§ **AVAILABLE DATA**
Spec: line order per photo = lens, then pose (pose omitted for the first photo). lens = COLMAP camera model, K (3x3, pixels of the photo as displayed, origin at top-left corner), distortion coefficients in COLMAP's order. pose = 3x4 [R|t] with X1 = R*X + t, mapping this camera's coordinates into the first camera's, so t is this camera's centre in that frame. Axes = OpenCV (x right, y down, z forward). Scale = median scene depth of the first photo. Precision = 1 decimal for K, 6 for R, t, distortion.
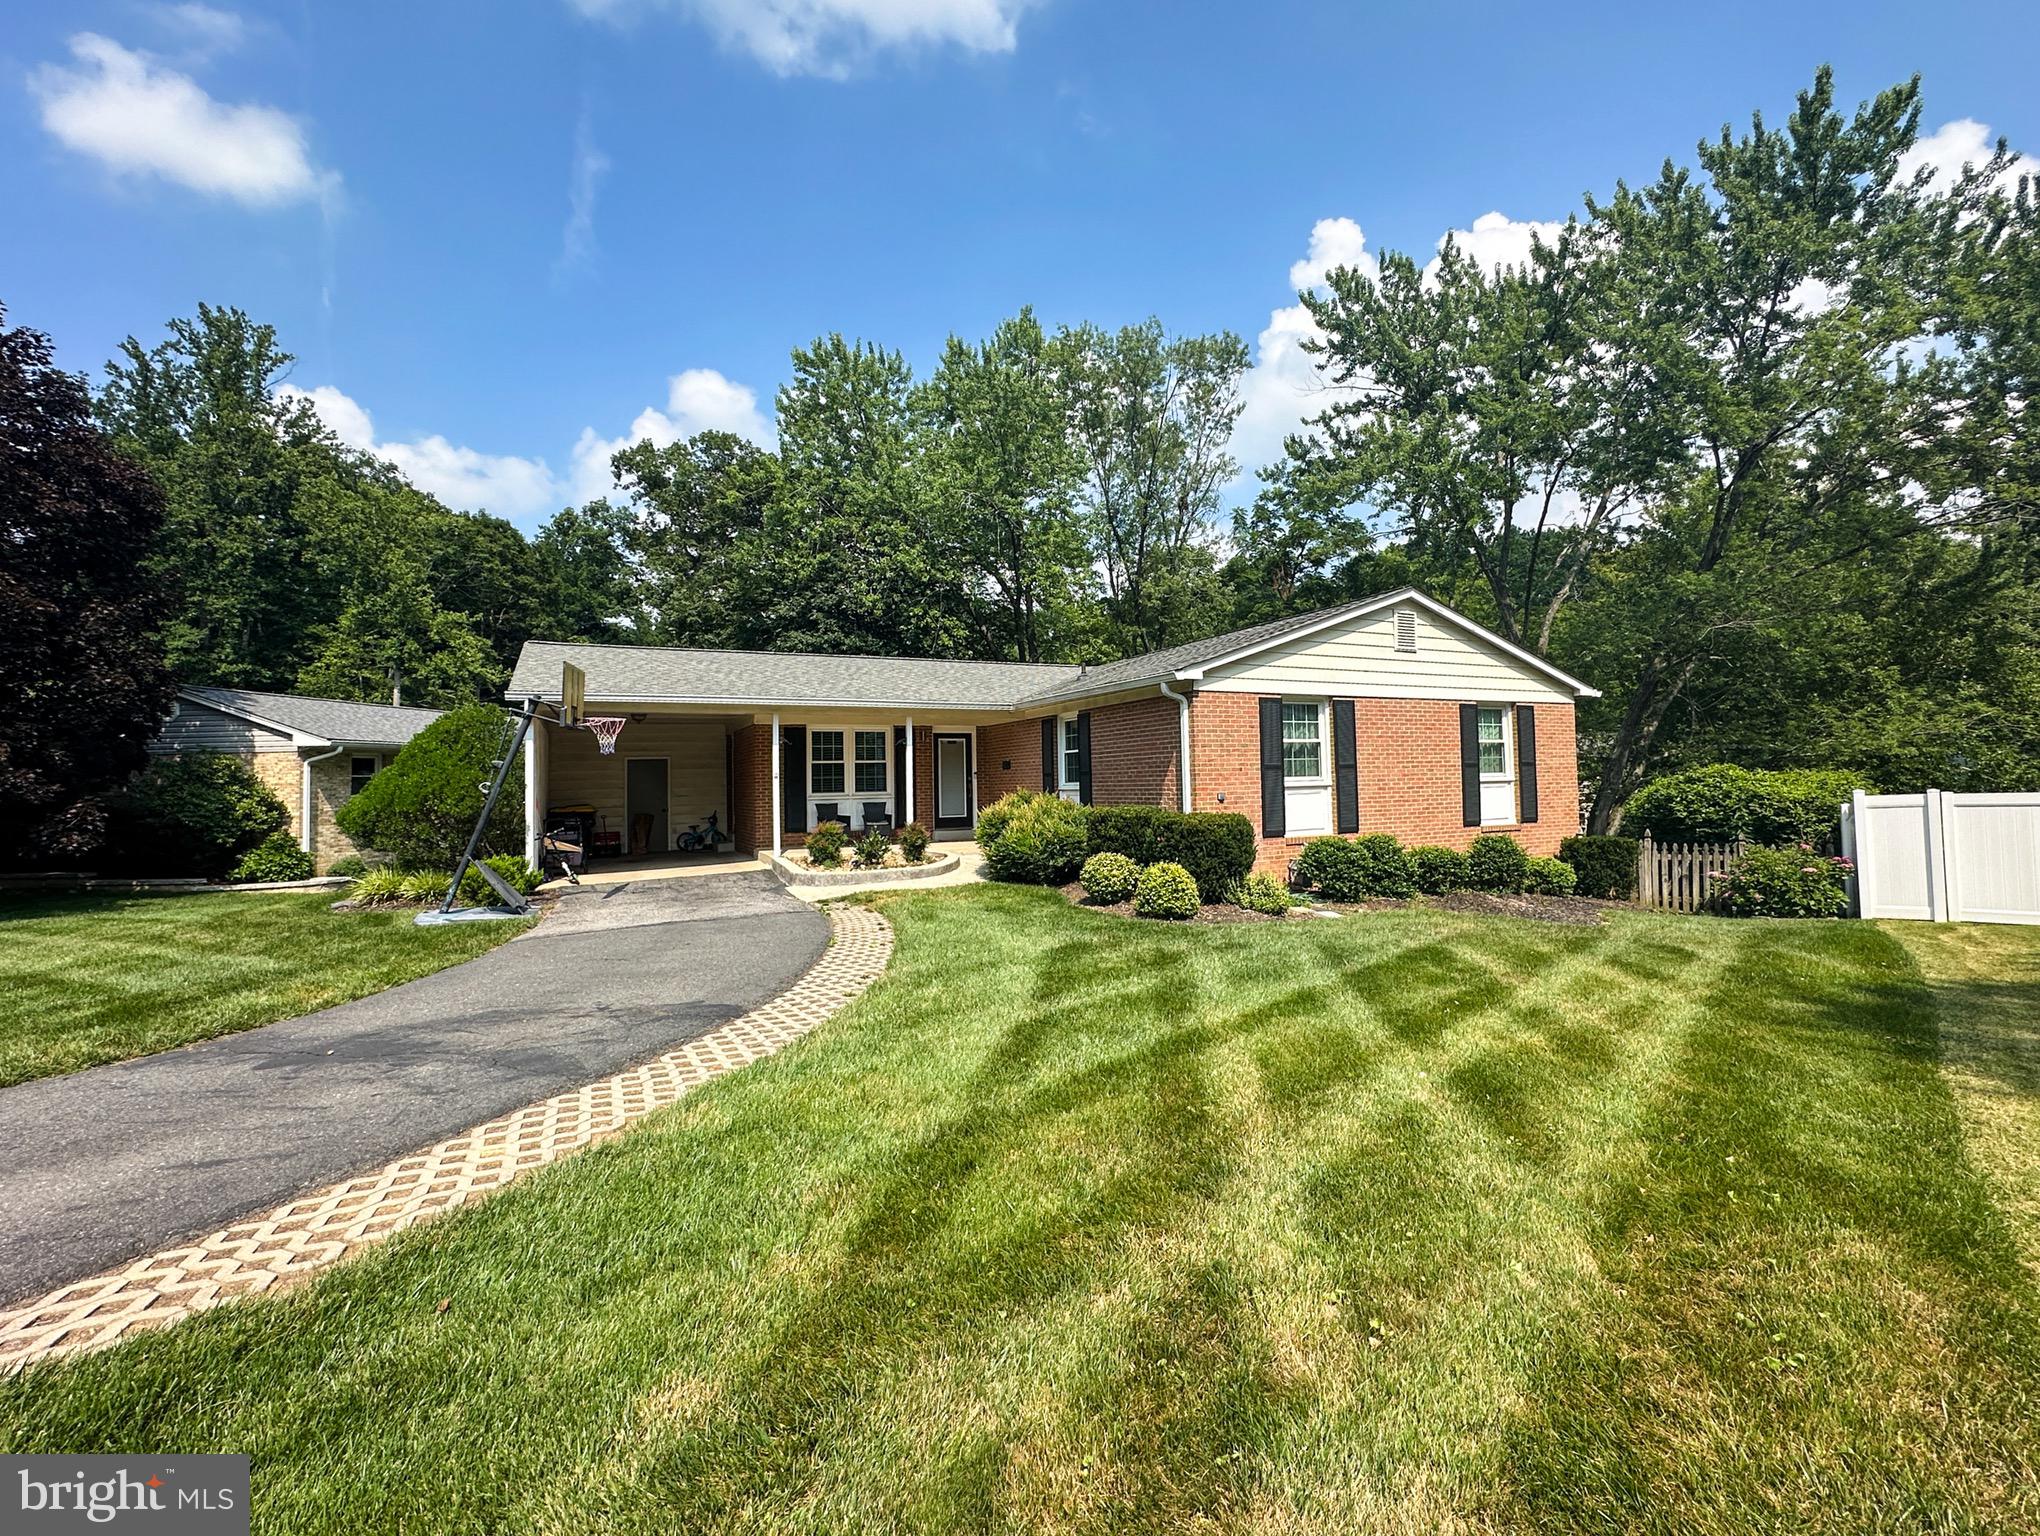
lens RADIAL K [[819.3, 0, 1016.8], [0, 819.3, 779.7], [0, 0, 1]] dist [0.008961, 0.000294]
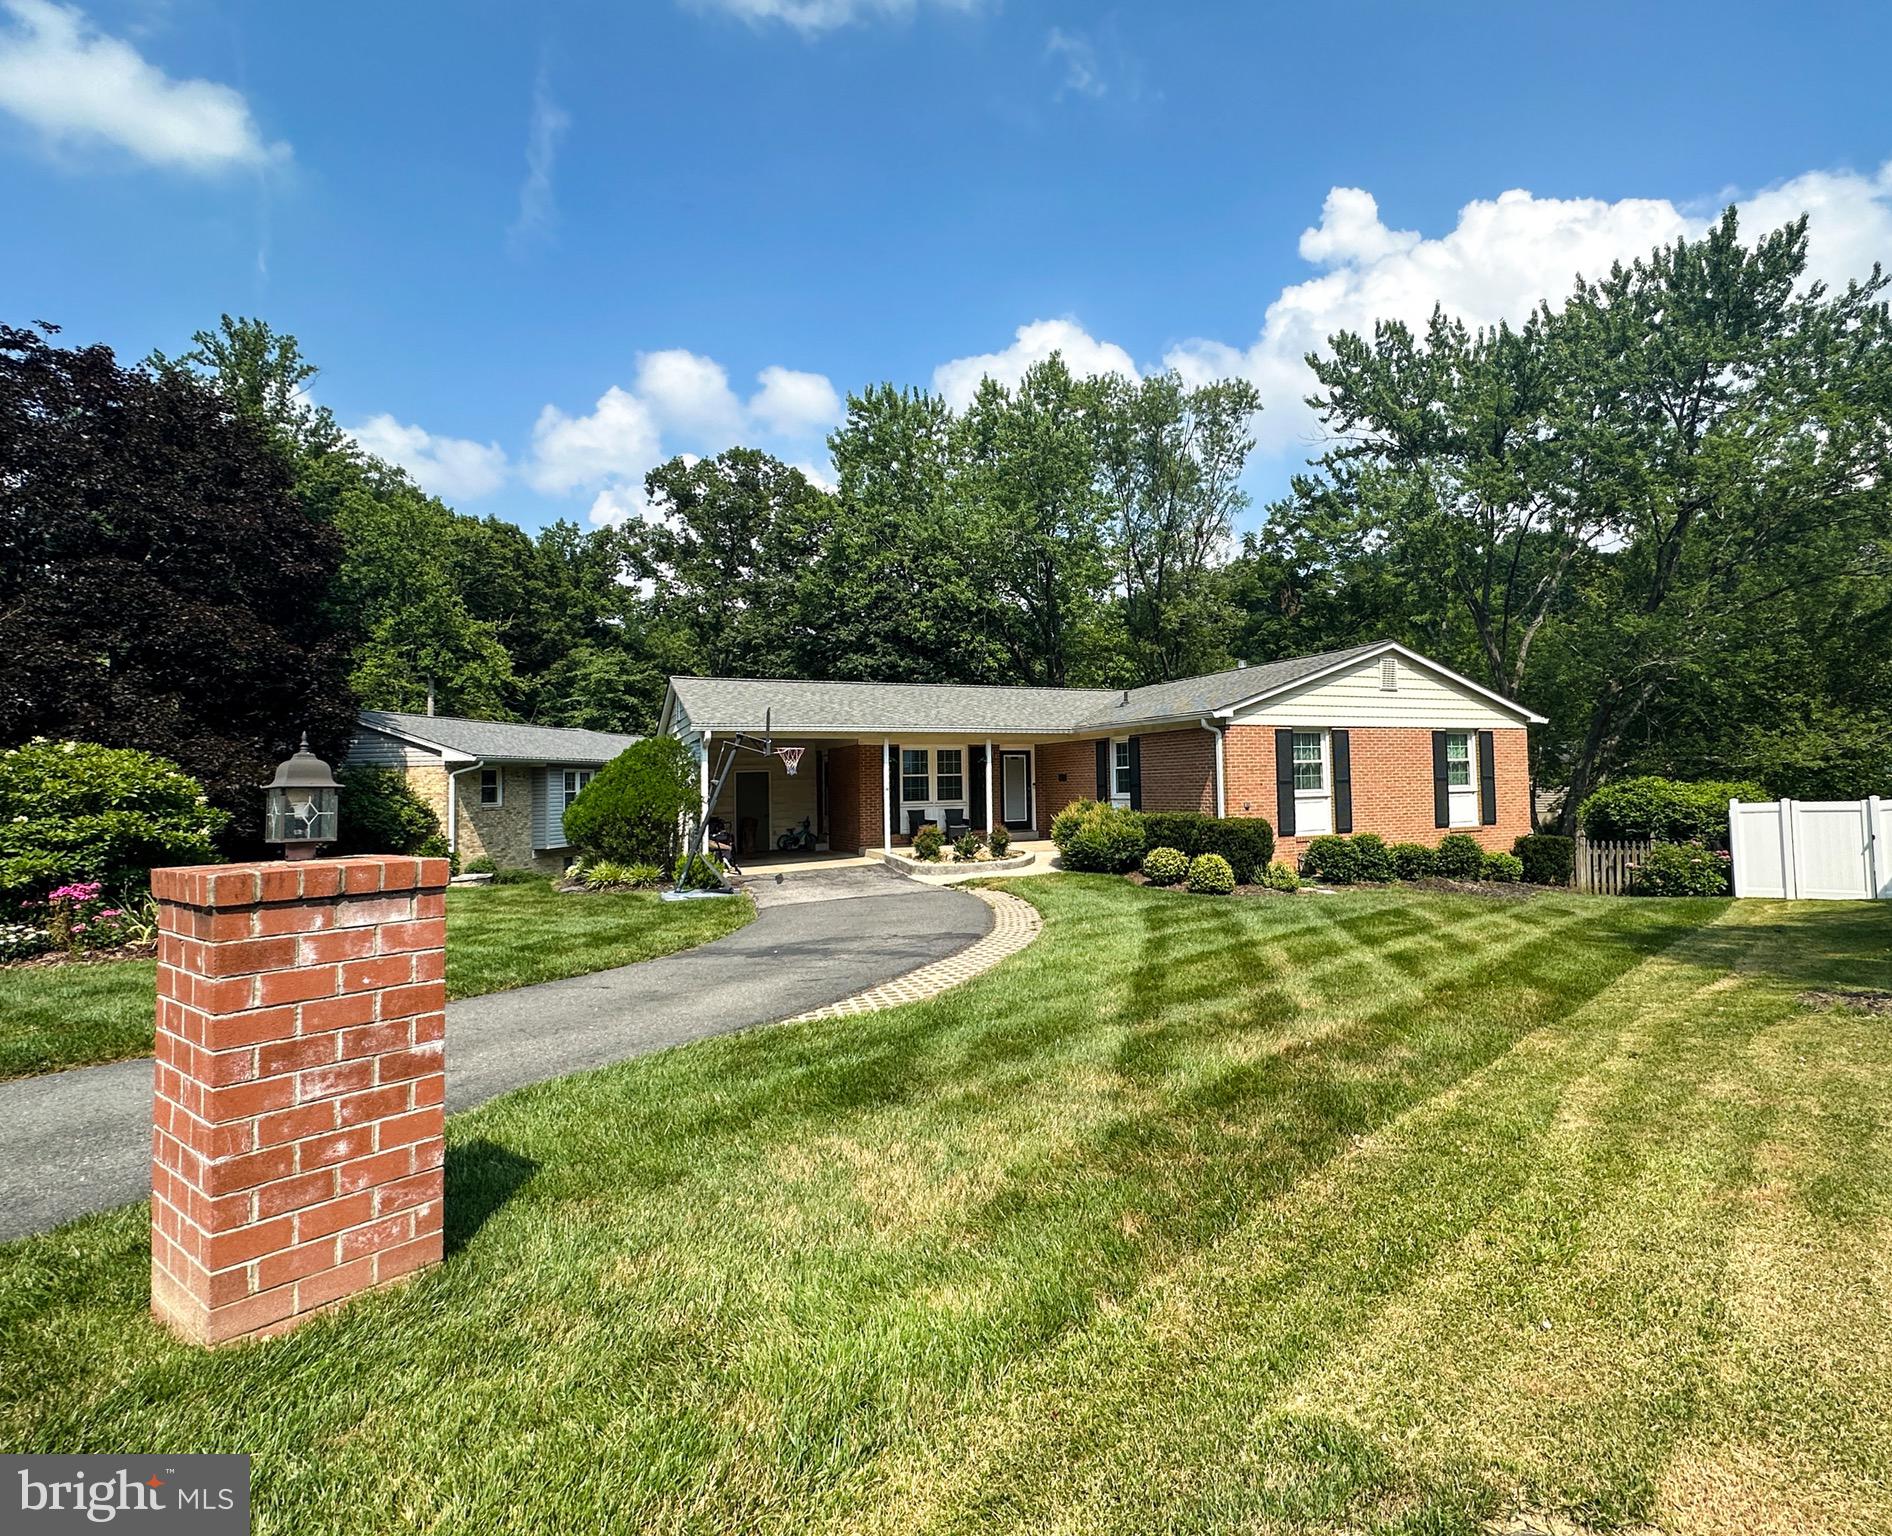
lens RADIAL K [[1103.3, 0, 946.0], [0, 1103.3, 768.0], [0, 0, 1]] dist [0.013805, -0.000475]
pose [[0.999836, -0.001122, 0.018069, -0.207967], [0.001164, 0.999997, -0.002302, -0.027799], [-0.018066, 0.002323, 0.999834, -0.597431]]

§ **TASK ITEM**
Go through the data above and transcribe it in full, omitting any image.

§ **FINISHED TASK**
Spec: line order per photo = lens, then pose (pose omitted for the first photo). lens = COLMAP camera model, K (3x3, pixels of the photo as displayed, origin at top-left corner), distortion coefficients in COLMAP's order. pose = 3x4 [R|t] with X1 = R*X + t, mapping this camera's coordinates into the first camera's, so t is this camera's centre in that frame. Axes = OpenCV (x right, y down, z forward). Scale = median scene depth of the first photo. Precision = 1 decimal for K, 6 for R, t, distortion.
lens RADIAL K [[819.3, 0, 1016.8], [0, 819.3, 779.7], [0, 0, 1]] dist [0.008961, 0.000294]
lens RADIAL K [[1103.3, 0, 946.0], [0, 1103.3, 768.0], [0, 0, 1]] dist [0.013805, -0.000475]
pose [[0.999836, -0.001122, 0.018069, -0.207967], [0.001164, 0.999997, -0.002302, -0.027799], [-0.018066, 0.002323, 0.999834, -0.597431]]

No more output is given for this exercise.